» Task prompt
Please restate exactly the lines of the data below, beginning with the line containing "CQB Fundamentals" and ending with the last line.

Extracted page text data
========================
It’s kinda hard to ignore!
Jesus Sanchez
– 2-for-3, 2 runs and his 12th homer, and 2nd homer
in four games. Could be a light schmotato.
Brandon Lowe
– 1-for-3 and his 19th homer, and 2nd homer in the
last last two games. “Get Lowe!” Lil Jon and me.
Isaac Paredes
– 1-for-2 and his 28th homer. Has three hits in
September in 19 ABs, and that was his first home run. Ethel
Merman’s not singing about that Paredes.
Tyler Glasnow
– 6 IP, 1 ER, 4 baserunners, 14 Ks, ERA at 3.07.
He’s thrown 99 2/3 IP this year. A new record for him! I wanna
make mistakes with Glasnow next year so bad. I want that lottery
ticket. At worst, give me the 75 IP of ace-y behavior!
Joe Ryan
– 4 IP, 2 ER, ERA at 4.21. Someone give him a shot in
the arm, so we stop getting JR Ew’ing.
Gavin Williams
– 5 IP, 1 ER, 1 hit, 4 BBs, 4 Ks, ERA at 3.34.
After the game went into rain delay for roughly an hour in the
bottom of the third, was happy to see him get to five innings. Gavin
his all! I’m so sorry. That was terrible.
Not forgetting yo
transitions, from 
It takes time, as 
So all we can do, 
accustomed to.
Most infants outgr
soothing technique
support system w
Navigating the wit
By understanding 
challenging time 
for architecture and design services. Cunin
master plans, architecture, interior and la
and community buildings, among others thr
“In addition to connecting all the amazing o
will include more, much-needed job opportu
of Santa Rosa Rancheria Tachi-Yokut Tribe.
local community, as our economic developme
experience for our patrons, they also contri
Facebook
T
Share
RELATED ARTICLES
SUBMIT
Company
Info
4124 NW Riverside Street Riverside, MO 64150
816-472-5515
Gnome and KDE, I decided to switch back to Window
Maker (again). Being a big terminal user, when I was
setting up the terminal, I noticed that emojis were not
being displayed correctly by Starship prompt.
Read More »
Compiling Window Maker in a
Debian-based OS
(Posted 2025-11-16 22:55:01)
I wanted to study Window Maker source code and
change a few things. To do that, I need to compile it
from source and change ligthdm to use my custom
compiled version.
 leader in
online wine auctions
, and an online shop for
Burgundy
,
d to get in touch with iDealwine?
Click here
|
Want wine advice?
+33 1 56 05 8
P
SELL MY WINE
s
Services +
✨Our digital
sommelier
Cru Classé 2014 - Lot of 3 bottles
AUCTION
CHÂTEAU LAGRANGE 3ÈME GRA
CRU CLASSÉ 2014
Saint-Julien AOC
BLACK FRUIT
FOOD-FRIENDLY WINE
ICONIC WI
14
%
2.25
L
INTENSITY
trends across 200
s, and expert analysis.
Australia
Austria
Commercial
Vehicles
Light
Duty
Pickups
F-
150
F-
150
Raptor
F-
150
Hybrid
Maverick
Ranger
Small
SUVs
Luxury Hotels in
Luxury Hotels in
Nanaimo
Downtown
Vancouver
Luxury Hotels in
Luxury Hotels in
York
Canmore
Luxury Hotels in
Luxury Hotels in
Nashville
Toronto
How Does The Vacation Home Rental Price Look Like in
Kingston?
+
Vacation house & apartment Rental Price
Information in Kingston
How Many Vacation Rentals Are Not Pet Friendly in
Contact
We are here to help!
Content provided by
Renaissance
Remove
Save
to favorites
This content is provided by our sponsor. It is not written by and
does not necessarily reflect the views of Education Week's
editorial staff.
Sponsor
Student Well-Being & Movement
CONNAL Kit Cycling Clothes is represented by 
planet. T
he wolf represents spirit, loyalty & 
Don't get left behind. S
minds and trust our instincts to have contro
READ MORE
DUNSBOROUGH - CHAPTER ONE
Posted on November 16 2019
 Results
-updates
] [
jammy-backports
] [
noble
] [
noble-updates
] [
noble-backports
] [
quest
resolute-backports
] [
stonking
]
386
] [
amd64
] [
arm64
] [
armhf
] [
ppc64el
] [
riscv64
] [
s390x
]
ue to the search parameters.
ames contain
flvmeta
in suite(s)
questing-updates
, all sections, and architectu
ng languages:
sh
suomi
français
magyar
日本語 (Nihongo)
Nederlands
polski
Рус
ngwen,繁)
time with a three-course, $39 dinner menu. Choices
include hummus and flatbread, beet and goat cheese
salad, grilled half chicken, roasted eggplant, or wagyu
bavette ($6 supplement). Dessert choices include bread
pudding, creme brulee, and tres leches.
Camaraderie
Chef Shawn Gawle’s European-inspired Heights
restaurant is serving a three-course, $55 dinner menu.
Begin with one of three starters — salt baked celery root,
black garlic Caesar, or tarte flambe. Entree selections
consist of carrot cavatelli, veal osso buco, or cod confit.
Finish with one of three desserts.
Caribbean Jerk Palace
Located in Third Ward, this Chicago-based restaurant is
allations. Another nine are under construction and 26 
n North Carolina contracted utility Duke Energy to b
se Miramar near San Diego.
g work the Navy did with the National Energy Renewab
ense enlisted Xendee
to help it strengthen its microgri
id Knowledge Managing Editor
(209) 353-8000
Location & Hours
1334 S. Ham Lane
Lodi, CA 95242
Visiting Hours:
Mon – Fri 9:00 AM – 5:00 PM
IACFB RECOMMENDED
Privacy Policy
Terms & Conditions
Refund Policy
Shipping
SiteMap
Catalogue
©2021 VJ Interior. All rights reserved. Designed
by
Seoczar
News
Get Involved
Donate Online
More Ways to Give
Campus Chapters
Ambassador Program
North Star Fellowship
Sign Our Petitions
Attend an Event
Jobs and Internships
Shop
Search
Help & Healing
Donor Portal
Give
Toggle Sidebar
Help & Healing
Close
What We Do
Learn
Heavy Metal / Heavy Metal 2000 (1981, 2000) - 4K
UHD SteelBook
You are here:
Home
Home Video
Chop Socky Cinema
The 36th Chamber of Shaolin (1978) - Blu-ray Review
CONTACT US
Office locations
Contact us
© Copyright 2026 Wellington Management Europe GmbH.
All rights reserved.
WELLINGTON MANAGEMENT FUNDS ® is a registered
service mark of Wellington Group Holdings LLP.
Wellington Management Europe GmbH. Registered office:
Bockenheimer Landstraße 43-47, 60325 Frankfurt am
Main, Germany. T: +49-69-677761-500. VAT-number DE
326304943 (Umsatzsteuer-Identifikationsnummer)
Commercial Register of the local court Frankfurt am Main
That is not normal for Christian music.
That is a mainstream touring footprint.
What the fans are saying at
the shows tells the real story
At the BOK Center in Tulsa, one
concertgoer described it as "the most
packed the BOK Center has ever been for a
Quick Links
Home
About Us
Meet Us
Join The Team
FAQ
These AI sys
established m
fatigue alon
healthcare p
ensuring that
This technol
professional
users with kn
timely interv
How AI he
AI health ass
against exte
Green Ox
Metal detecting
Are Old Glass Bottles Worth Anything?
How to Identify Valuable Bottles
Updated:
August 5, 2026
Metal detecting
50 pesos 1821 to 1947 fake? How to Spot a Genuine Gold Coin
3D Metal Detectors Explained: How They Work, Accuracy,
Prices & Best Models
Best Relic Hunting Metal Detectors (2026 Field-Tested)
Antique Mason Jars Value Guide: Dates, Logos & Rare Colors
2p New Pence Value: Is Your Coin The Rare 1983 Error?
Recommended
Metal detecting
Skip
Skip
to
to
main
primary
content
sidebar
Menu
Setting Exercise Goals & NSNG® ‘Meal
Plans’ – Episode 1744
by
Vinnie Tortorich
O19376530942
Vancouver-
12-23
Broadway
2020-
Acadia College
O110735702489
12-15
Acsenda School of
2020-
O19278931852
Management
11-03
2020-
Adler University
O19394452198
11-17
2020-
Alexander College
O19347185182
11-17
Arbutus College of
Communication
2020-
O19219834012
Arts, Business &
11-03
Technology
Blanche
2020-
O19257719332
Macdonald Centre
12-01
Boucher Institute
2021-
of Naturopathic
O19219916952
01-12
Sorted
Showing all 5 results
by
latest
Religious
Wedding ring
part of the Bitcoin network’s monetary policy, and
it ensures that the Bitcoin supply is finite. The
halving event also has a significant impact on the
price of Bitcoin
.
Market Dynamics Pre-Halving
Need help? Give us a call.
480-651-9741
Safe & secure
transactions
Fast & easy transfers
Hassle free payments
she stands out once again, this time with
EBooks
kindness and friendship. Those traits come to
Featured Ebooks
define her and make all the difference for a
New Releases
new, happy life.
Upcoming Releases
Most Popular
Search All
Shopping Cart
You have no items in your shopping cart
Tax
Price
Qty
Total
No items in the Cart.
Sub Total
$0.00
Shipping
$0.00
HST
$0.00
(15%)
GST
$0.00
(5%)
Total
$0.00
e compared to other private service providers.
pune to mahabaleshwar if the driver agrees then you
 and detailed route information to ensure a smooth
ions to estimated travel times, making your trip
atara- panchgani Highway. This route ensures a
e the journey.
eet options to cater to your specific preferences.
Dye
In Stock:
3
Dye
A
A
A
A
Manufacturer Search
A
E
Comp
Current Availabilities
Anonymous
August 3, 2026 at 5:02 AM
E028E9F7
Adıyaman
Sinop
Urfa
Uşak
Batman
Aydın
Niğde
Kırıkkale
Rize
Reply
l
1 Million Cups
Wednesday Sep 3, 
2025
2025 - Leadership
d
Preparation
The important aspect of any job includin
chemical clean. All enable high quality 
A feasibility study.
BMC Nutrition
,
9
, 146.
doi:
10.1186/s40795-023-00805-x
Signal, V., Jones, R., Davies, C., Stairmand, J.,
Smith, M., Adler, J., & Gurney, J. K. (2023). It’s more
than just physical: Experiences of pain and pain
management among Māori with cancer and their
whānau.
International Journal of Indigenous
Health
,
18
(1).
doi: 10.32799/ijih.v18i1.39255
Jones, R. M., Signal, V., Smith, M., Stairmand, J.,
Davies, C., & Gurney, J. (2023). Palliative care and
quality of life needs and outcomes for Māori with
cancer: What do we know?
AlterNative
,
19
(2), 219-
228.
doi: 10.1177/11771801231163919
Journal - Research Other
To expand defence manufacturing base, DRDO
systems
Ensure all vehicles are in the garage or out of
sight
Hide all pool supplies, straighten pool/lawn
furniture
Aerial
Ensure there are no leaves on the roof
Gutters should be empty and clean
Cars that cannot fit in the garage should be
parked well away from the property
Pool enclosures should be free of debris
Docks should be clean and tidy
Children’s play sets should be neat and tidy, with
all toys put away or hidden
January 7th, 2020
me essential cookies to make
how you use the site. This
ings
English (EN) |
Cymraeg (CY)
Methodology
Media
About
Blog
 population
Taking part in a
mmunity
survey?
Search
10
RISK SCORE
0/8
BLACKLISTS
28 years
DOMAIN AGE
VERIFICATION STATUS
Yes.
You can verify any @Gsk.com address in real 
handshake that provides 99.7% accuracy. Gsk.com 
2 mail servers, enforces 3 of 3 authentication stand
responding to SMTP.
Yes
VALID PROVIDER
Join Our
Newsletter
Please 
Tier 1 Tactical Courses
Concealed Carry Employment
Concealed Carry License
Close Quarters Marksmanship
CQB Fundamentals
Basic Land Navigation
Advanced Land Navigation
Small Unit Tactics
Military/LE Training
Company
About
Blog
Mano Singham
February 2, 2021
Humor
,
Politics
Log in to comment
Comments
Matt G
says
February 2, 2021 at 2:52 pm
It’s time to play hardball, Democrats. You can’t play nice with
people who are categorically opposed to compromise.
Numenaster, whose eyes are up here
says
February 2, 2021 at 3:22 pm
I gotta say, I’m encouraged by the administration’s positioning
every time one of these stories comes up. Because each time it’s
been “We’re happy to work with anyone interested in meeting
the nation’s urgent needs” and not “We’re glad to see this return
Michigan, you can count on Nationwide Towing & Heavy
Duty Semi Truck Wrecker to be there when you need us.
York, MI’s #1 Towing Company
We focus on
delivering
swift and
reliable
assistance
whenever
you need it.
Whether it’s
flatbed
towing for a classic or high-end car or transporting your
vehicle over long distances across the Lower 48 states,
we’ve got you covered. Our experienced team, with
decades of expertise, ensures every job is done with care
========================
» Written answer
CQB Fundamentals
Basic Land Navigation
Advanced Land Navigation
Small Unit Tactics
Military/LE Training
Company
About
Blog
Mano Singham
February 2, 2021
Humor
,
Politics
Log in to comment
Comments
Matt G
says
February 2, 2021 at 2:52 pm
It’s time to play hardball, Democrats. You can’t play nice with
people who are categorically opposed to compromise.
Numenaster, whose eyes are up here
says
February 2, 2021 at 3:22 pm
I gotta say, I’m encouraged by the administration’s positioning
every time one of these stories comes up. Because each time it’s
been “We’re happy to work with anyone interested in meeting
the nation’s urgent needs” and not “We’re glad to see this return
Michigan, you can count on Nationwide Towing & Heavy
Duty Semi Truck Wrecker to be there when you need us.
York, MI’s #1 Towing Company
We focus on
delivering
swift and
reliable
assistance
whenever
you need it.
Whether it’s
flatbed
towing for a classic or high-end car or transporting your
vehicle over long distances across the Lower 48 states,
we’ve got you covered. Our experienced team, with
decades of expertise, ensures every job is done with care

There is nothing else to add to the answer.